Existing references on Swaziland’s export diversification point to somewhat conflicting conclusion. The Economic Recovery Strategy cites an undiversified export base as one of the factors contributing to Swaziland’s slow growth. On the other hand, the World Bank (2015) and Edwards et al. (2013) find that Swaziland’s export base is quite diversified relative to peers, as measured by the Herfindahl-Hirschman Index.

Swaziland’s export structure has experienced sizable changes over the past 15 years. The share of textile exports has halved, and the expiration of trade benefits under AGOA implies that the share of textile exports would decline further. In contrast, the importance of sugar exports have increased substantially, and also (though to a lesser extent) for miscellaneous edibles (which includes the allimportant Coca-Cola concentrates). Relatedly, E.U.’s share of Swaziland’s exports has increased and the U.S. market’s share has declined. At the same time, the overall export-to-GDP ratio has declined from 56 percent in 2000 to 43 percent in 2014.

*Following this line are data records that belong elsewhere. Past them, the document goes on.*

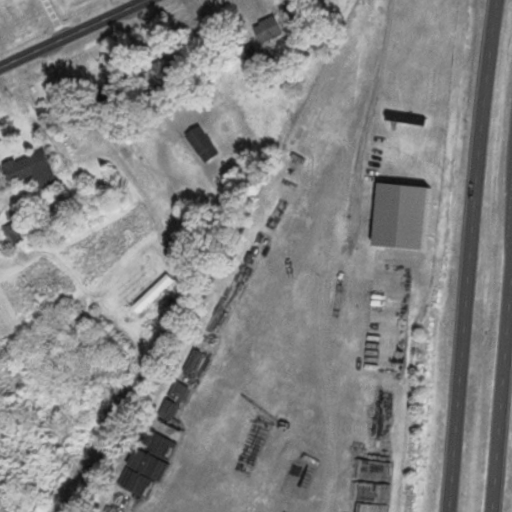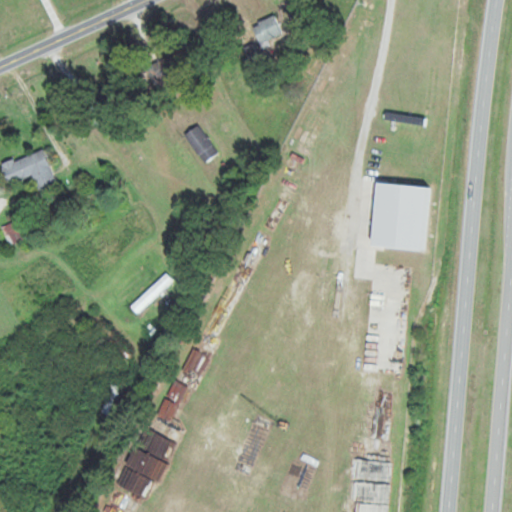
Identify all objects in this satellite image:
building: (267, 30)
road: (72, 33)
building: (164, 69)
building: (202, 143)
building: (30, 168)
building: (401, 215)
road: (470, 255)
building: (157, 298)
road: (502, 389)
building: (161, 449)
building: (371, 506)
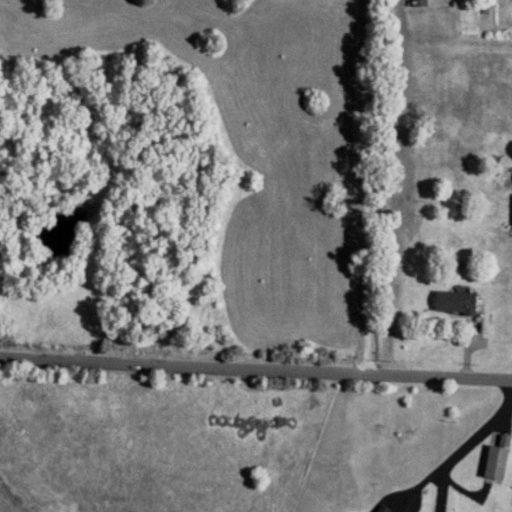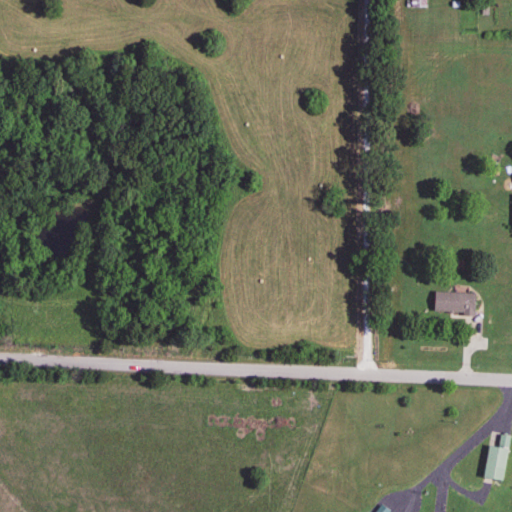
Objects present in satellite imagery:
building: (415, 4)
road: (356, 186)
building: (511, 213)
building: (451, 304)
road: (255, 368)
road: (465, 444)
building: (493, 459)
road: (439, 489)
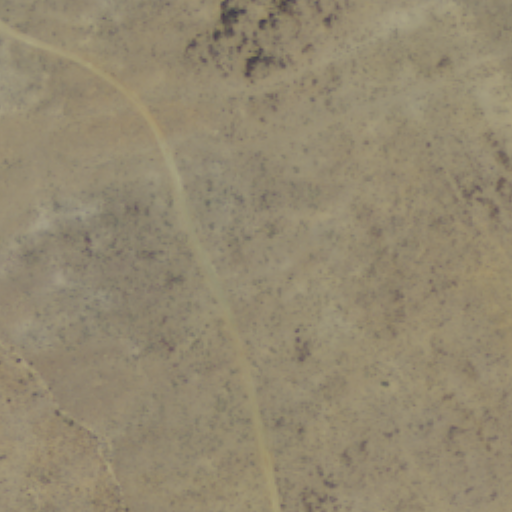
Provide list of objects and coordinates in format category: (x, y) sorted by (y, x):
road: (188, 225)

Macro-financial risks in Swaziland’s banking sector associated with the SACU revenue fall

The fall in the revenues from the Southern African Customs Union (SACU) could have serious macroeconomic consequences. In addition to adverse impacts on fiscal and external balances, financial sector would also be affected. This section focuses on the likely impacts of prospective SACU revenue shock on the financial sector. Specifically, staff analysis demonstrates that the SACU revenue fall would increase sovereign spread and reduce private credit growth, while the government itself may face liquidity problem and run arrears (as experienced in the 2010-11 fiscal crisis). These developments would also affect borrowers’ payment capacity and eventually worsen bank’s asset quality, possibly resulting in further negative feedback to the economy

Swaziland’s banking system currently functions well with sufficient capital buffer (Table 7 of the Article IV staff report), though it is vulnerable to exogenous shocks. Capital ratios of commercial banks are above the regulatory minimum, and their profitability is high. The banking sector, however, is highly exposed to exogenous shocks, reflecting the economy’s vulnerability (e.g., a small open economy and heavy reliance on the SACU revenues). Furthermore, the high level of concentration on the balance sheets and the almost unitary business model of three of the banks pose additional structural weaknesses which would augment the negative impact of various shocks (in particular, the high volatility in the SACU revenues).

In view of the expected fall in the SACU revenues in coming years, this note explores the impact (stress) of the prospective fiscal shock on the stability of the banking system and its feedback effect on the real economy.

The stress testing exercise is carried out in the following three stages:

  1. Exploring the macro-financial links from stress event (SACU revenue shock) to macroeconomic variables using a vector auto-regression (VAR) model,

  2. Mapping the macroeconomic shocks to banks’ asset quality (i.e., NPL ratio) using cross-country panel regression, accounting for the feedback effect of banks’ credit risk on the real economy, and

  3. Stress testing based on the calibrated NPL shock and the stress-testing model developed in the recent MCM TA (IMF, 2015), based on the standard macro stress-testing framework (Čihák, 2007).